*** Opening of Material for the task ***

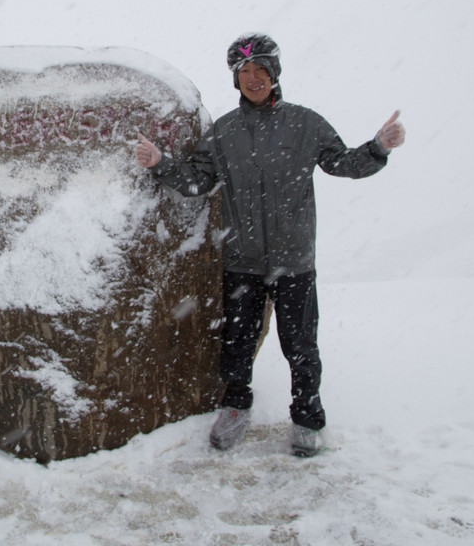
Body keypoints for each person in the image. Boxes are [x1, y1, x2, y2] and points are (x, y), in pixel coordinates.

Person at [134, 33, 405, 457]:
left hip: (294, 261)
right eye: (245, 72)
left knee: (299, 345)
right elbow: (198, 181)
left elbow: (341, 163)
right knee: (236, 342)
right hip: (242, 260)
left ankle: (307, 419)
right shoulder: (225, 130)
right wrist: (161, 164)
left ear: (274, 74)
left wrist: (378, 148)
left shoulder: (305, 123)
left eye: (261, 70)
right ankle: (236, 408)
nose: (253, 78)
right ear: (236, 80)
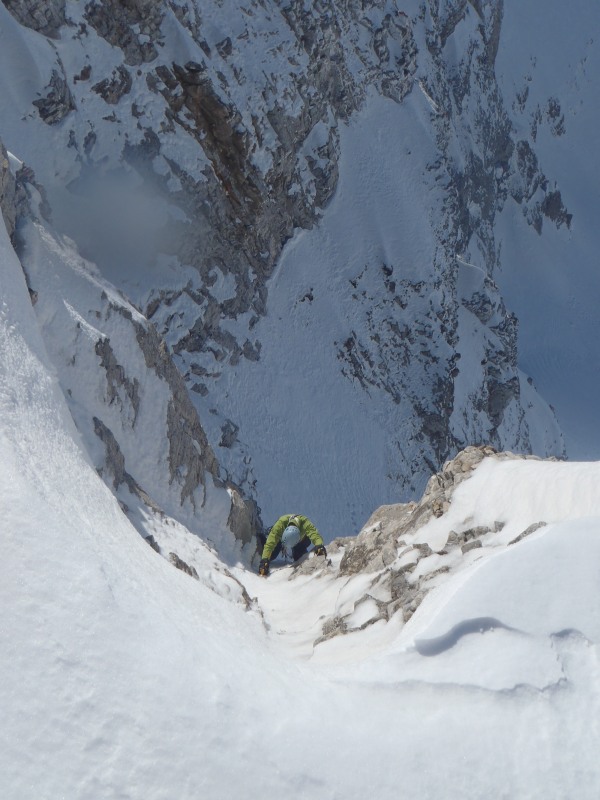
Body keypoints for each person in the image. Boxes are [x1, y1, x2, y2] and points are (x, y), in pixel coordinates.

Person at [258, 513, 327, 576]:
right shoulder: (280, 525)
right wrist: (264, 560)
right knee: (272, 555)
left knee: (299, 557)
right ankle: (261, 536)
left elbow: (314, 534)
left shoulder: (305, 522)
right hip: (282, 537)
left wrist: (319, 545)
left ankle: (298, 547)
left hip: (302, 539)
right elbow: (270, 544)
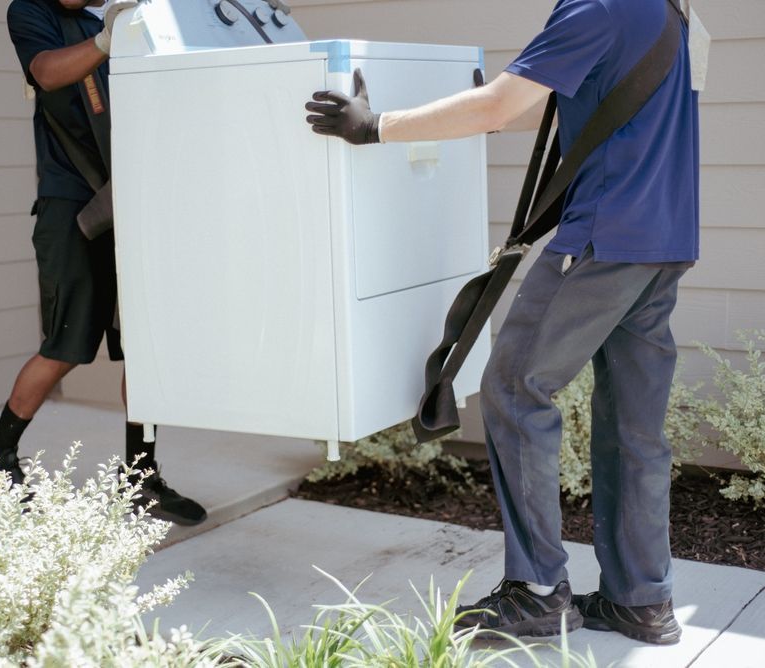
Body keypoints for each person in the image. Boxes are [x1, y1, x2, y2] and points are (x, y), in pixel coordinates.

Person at [306, 0, 698, 645]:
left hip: (603, 239)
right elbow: (578, 105)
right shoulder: (666, 10)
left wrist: (373, 125)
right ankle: (640, 599)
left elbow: (500, 105)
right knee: (635, 425)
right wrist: (477, 109)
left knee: (516, 389)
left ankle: (539, 591)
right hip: (665, 238)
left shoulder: (595, 7)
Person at [0, 0, 207, 526]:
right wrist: (102, 44)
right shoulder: (31, 13)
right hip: (69, 208)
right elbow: (47, 72)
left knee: (143, 352)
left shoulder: (118, 21)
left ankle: (139, 478)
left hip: (128, 202)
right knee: (65, 346)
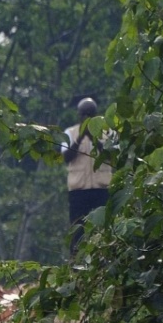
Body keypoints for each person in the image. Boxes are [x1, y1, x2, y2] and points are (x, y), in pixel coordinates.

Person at [64, 97, 112, 228]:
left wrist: (93, 138)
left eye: (89, 115)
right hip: (78, 191)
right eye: (83, 115)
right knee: (77, 228)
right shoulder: (70, 133)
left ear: (95, 115)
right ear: (78, 115)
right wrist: (80, 138)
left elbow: (112, 156)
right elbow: (66, 157)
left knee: (103, 228)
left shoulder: (107, 132)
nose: (86, 118)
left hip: (101, 189)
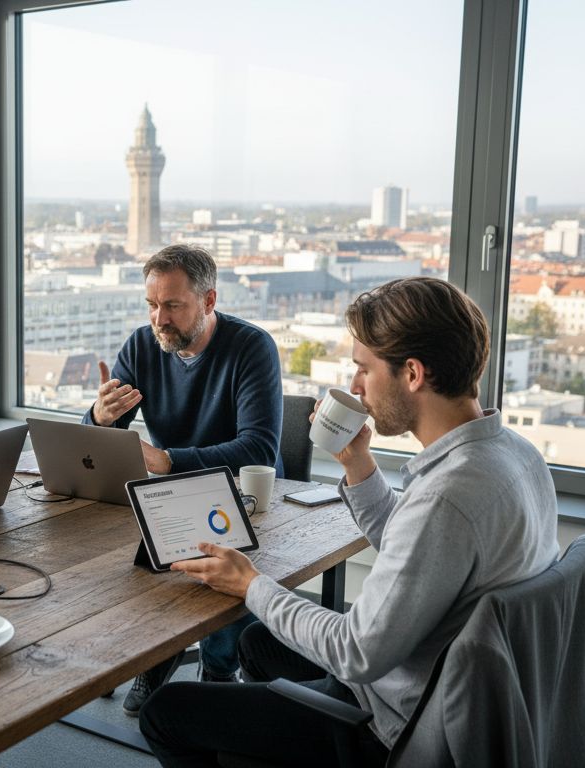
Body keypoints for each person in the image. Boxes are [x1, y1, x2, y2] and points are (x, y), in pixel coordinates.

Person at [139, 276, 561, 766]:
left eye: (363, 368)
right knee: (258, 641)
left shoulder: (447, 498)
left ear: (413, 374)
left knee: (165, 712)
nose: (356, 387)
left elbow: (356, 652)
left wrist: (251, 584)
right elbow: (416, 547)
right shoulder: (514, 454)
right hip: (434, 677)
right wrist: (358, 464)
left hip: (395, 721)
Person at [85, 243, 283, 715]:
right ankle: (156, 654)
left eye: (172, 305)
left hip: (243, 496)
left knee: (220, 560)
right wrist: (98, 416)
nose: (160, 319)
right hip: (173, 493)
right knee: (124, 557)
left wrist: (170, 460)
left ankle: (218, 670)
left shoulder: (251, 347)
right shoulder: (143, 345)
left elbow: (259, 450)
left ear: (208, 300)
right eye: (152, 305)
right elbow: (101, 440)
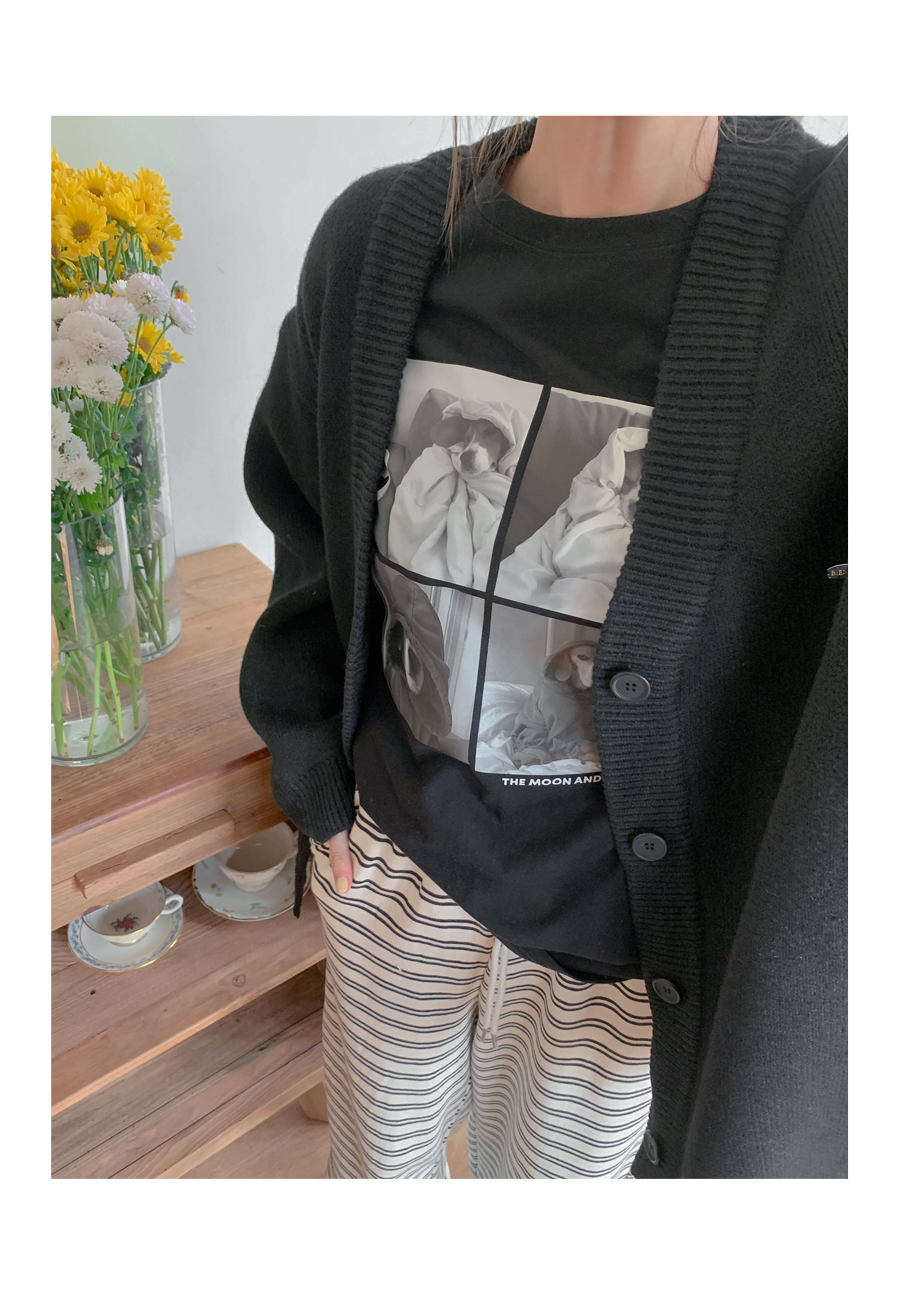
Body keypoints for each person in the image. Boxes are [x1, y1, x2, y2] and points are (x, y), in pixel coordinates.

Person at [239, 115, 847, 1179]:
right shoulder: (375, 236)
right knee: (374, 1174)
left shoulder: (838, 258)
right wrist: (312, 771)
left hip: (619, 959)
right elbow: (306, 521)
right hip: (396, 870)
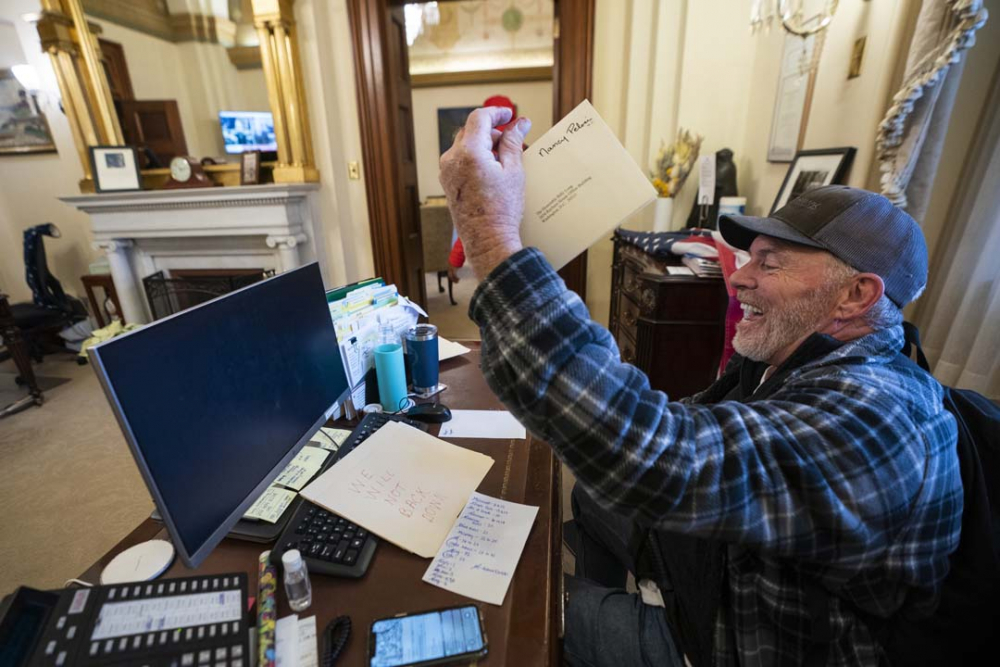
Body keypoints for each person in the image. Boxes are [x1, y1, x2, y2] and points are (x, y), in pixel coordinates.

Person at [438, 107, 962, 667]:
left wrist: (492, 235)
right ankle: (633, 600)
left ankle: (626, 624)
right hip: (729, 568)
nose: (739, 277)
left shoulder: (880, 416)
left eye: (772, 263)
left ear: (856, 295)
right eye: (749, 258)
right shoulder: (796, 355)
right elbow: (666, 421)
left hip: (740, 639)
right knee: (591, 493)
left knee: (525, 608)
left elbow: (655, 454)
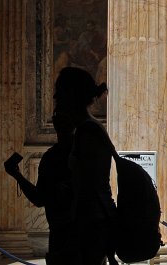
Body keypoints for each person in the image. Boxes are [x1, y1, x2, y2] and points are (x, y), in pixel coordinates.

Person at [53, 66, 118, 265]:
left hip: (89, 226)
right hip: (88, 223)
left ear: (72, 96)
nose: (56, 98)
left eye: (60, 92)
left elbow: (91, 187)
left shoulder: (88, 131)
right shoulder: (84, 130)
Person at [4, 113, 78, 265]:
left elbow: (39, 198)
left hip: (62, 237)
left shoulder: (52, 158)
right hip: (87, 236)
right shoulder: (88, 154)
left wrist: (17, 175)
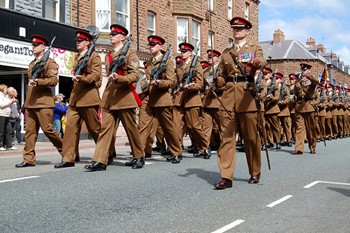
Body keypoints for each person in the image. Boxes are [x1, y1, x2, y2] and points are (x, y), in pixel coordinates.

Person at [213, 16, 267, 189]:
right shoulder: (226, 53)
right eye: (235, 28)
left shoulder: (254, 48)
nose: (237, 31)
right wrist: (218, 81)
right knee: (227, 138)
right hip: (228, 98)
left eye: (240, 28)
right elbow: (223, 75)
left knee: (251, 137)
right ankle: (226, 176)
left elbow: (263, 61)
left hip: (246, 96)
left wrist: (255, 64)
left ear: (247, 31)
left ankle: (255, 171)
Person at [85, 24, 144, 171]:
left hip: (124, 97)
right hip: (110, 97)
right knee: (105, 129)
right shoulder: (109, 56)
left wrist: (120, 78)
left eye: (115, 34)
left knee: (131, 129)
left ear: (122, 37)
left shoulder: (131, 54)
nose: (111, 36)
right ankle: (100, 160)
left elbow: (135, 75)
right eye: (111, 34)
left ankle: (139, 156)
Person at [54, 30, 103, 169]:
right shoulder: (77, 58)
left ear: (87, 42)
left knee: (94, 129)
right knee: (70, 128)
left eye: (80, 41)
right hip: (75, 99)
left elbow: (96, 76)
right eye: (76, 41)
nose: (77, 43)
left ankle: (106, 152)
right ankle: (69, 157)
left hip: (88, 98)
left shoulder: (94, 56)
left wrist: (81, 78)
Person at [15, 34, 63, 168]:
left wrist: (39, 81)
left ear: (43, 47)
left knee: (48, 130)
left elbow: (54, 80)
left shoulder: (50, 62)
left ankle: (66, 151)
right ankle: (28, 159)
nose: (33, 47)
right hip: (31, 102)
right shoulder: (32, 63)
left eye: (36, 45)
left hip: (43, 102)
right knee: (30, 132)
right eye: (33, 45)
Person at [139, 35, 182, 162]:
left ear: (160, 46)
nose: (151, 47)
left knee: (167, 127)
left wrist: (158, 83)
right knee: (142, 126)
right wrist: (146, 85)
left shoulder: (168, 61)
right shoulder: (150, 62)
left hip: (162, 98)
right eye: (150, 45)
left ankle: (176, 152)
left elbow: (171, 81)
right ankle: (140, 154)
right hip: (148, 97)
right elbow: (144, 80)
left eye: (153, 45)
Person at [173, 42, 210, 162]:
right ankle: (177, 153)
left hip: (192, 100)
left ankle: (204, 146)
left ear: (190, 53)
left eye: (184, 52)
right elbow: (177, 81)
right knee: (176, 126)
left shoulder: (197, 66)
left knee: (194, 126)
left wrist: (191, 86)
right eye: (181, 51)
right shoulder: (179, 66)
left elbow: (200, 84)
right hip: (179, 100)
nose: (182, 53)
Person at [291, 63, 318, 155]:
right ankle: (299, 148)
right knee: (299, 128)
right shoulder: (298, 81)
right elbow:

*** Close of Material for the task ***

• Brief: None of the pictures belong in the copy; repeat all other material exactly.

• Response for this exercise:
Body keypoints for each person in the image. Boxes are [x1, y1, x2, y2] and points are (x, y), in pixel coordinates.

Person at [134, 33, 405, 457]:
left hip: (294, 261)
right eye: (245, 72)
left knee: (299, 345)
right elbow: (198, 181)
left elbow: (341, 163)
right knee: (236, 342)
right hip: (242, 260)
left ankle: (307, 419)
right shoulder: (225, 130)
right wrist: (161, 164)
left ear: (274, 74)
left wrist: (378, 148)
left shoulder: (305, 123)
left eye: (261, 70)
right ankle: (236, 408)
nose: (253, 78)
right ear: (236, 80)
Body keypoints for each person in the image. Boxes are [x1, y1, x2, y2] and points are (x, y), in pixel coordinates.

Person at [258, 513, 327, 576]:
right shoulder: (280, 525)
right wrist: (264, 560)
right knee: (272, 555)
left knee: (299, 557)
right ankle: (261, 536)
left elbow: (314, 534)
left shoulder: (305, 522)
right hip: (282, 537)
left wrist: (319, 545)
left ankle: (298, 547)
left hip: (302, 539)
right elbow: (270, 544)
Body keypoints for each person in the image. Boxes are [x1, y1, x2, y2] and points are (x, y), in pixel coordinates.

Person at [306, 0, 698, 645]:
left hip: (603, 239)
right elbow: (578, 105)
right shoulder: (666, 10)
left wrist: (373, 125)
right ankle: (640, 599)
left elbow: (500, 105)
right knee: (635, 425)
right wrist: (477, 109)
left knee: (516, 389)
left ankle: (539, 591)
right hip: (665, 238)
left shoulder: (595, 7)
Person at [0, 0, 207, 526]:
right wrist: (102, 44)
right shoulder: (31, 13)
right hip: (69, 208)
right elbow: (47, 72)
left knee: (143, 352)
left shoulder: (118, 21)
left ankle: (139, 478)
left hip: (128, 202)
right knee: (65, 346)
Body keypoints for each person in the image. Boxes are [x1, y1, x2, y2] and points are (x, y), in pixel coordinates.

Person at [64, 97, 112, 228]:
left wrist: (93, 138)
left eye: (89, 115)
right hip: (78, 191)
right eye: (83, 115)
right knee: (77, 228)
right shoulder: (70, 133)
left ear: (95, 115)
right ear: (78, 115)
right wrist: (80, 138)
left elbow: (112, 156)
right elbow: (66, 157)
left knee: (103, 228)
left shoulder: (107, 132)
nose: (86, 118)
left hip: (101, 189)
Body keypoints for each person in the image. Boxes are [x1, y1, x2, y2] and points are (x, y), in pixel coordinates.

Person at [139, 276, 561, 766]:
left eye: (363, 368)
right knee: (258, 641)
left shoulder: (447, 498)
left ear: (413, 374)
left knee: (165, 712)
nose: (356, 387)
left elbow: (356, 652)
left wrist: (251, 584)
right elbow: (416, 547)
right shoulder: (514, 454)
right hip: (434, 677)
right wrist: (358, 464)
left hip: (395, 721)
Person at [85, 243, 283, 715]:
right ankle: (156, 654)
left eye: (172, 305)
left hip: (243, 496)
left knee: (220, 560)
right wrist: (98, 416)
nose: (160, 319)
right hip: (173, 493)
right knee: (124, 557)
left wrist: (170, 460)
left ankle: (218, 670)
left shoulder: (251, 347)
right shoulder: (143, 345)
left elbow: (259, 450)
left ear: (208, 300)
right eye: (152, 305)
right elbow: (101, 440)
Body keypoints for each person in the image. Boxes are [x1, y1, x2, y2] and points are (x, y), in pixel coordinates.

Person at [239, 115, 847, 1179]:
right shoulder: (375, 236)
right knee: (374, 1174)
left shoulder: (838, 258)
right wrist: (312, 771)
left hip: (619, 959)
right elbow: (306, 521)
right hip: (396, 870)
Body keypoints for each person in the image. Boxes are [x1, y1, x2, y2] and points are (x, y), in pixel coordinates.

Person at [438, 107, 962, 667]:
left wrist: (492, 235)
right ankle: (633, 600)
left ankle: (626, 624)
right hip: (729, 568)
nose: (739, 277)
left shoulder: (880, 416)
left eye: (772, 263)
left ear: (856, 295)
right eye: (749, 258)
right shoulder: (796, 355)
right elbow: (666, 421)
left hip: (740, 639)
right knee: (591, 493)
left knee: (525, 608)
left elbow: (655, 454)
Body keypoints for each person in the image. Boxes are [x1, y1, x2, y2] and points are (x, y), in pixel coordinates.

Person at [53, 66, 118, 265]:
left hip: (89, 226)
right hip: (88, 223)
left ear: (72, 96)
nose: (56, 98)
left eye: (60, 92)
left elbow: (91, 187)
left shoulder: (88, 131)
right shoulder: (84, 130)
Person at [4, 113, 78, 265]:
left elbow: (39, 198)
left hip: (62, 237)
left shoulder: (52, 158)
right hip: (87, 236)
right shoulder: (88, 154)
left wrist: (17, 175)
Body keypoints for each person in the image. Boxes are [x1, y1, x2, y2] and points are (x, y), in pixel coordinates.

Person at [213, 16, 267, 189]:
right shoulder: (226, 53)
right eye: (235, 28)
left shoulder: (254, 48)
nose: (237, 31)
right wrist: (218, 81)
right knee: (227, 138)
right hip: (228, 98)
left eye: (240, 28)
right elbow: (223, 75)
left knee: (251, 137)
right ankle: (226, 176)
left elbow: (263, 61)
left hip: (246, 96)
left wrist: (255, 64)
left ear: (247, 31)
left ankle: (255, 171)
Person at [85, 24, 144, 171]:
left hip: (124, 97)
right hip: (110, 97)
right knee: (105, 129)
right shoulder: (109, 56)
left wrist: (120, 78)
left eye: (115, 34)
left knee: (131, 129)
left ear: (122, 37)
left shoulder: (131, 54)
nose: (111, 36)
right ankle: (100, 160)
left elbow: (135, 75)
right eye: (111, 34)
left ankle: (139, 156)
Person at [54, 30, 103, 169]:
right shoulder: (77, 58)
left ear: (87, 42)
left knee: (94, 129)
right knee: (70, 128)
left eye: (80, 41)
right hip: (75, 99)
left elbow: (96, 76)
right eye: (76, 41)
nose: (77, 43)
left ankle: (106, 152)
right ankle: (69, 157)
left hip: (88, 98)
left shoulder: (94, 56)
left wrist: (81, 78)
Person at [15, 34, 63, 168]:
left wrist: (39, 81)
left ear: (43, 47)
left knee: (48, 130)
left elbow: (54, 80)
left shoulder: (50, 62)
left ankle: (66, 151)
right ankle: (28, 159)
nose: (33, 47)
right hip: (31, 102)
right shoulder: (32, 63)
left eye: (36, 45)
left hip: (43, 102)
right knee: (30, 132)
right eye: (33, 45)
Person at [139, 35, 182, 162]:
left ear: (160, 46)
nose: (151, 47)
left knee: (167, 127)
left wrist: (158, 83)
right knee: (142, 126)
right wrist: (146, 85)
left shoulder: (168, 61)
right shoulder: (150, 62)
left hip: (162, 98)
right eye: (150, 45)
left ankle: (176, 152)
left elbow: (171, 81)
right ankle: (140, 154)
right hip: (148, 97)
right elbow: (144, 80)
left eye: (153, 45)
Person at [173, 42, 210, 162]:
right ankle: (177, 153)
left hip: (192, 100)
left ankle: (204, 146)
left ear: (190, 53)
left eye: (184, 52)
right elbow: (177, 81)
right knee: (176, 126)
left shoulder: (197, 66)
left knee: (194, 126)
left wrist: (191, 86)
right eye: (181, 51)
right shoulder: (179, 66)
left elbow: (200, 84)
right hip: (179, 100)
nose: (182, 53)
Person at [291, 63, 318, 155]:
right ankle: (299, 148)
right knee: (299, 128)
right shoulder: (298, 81)
right elbow:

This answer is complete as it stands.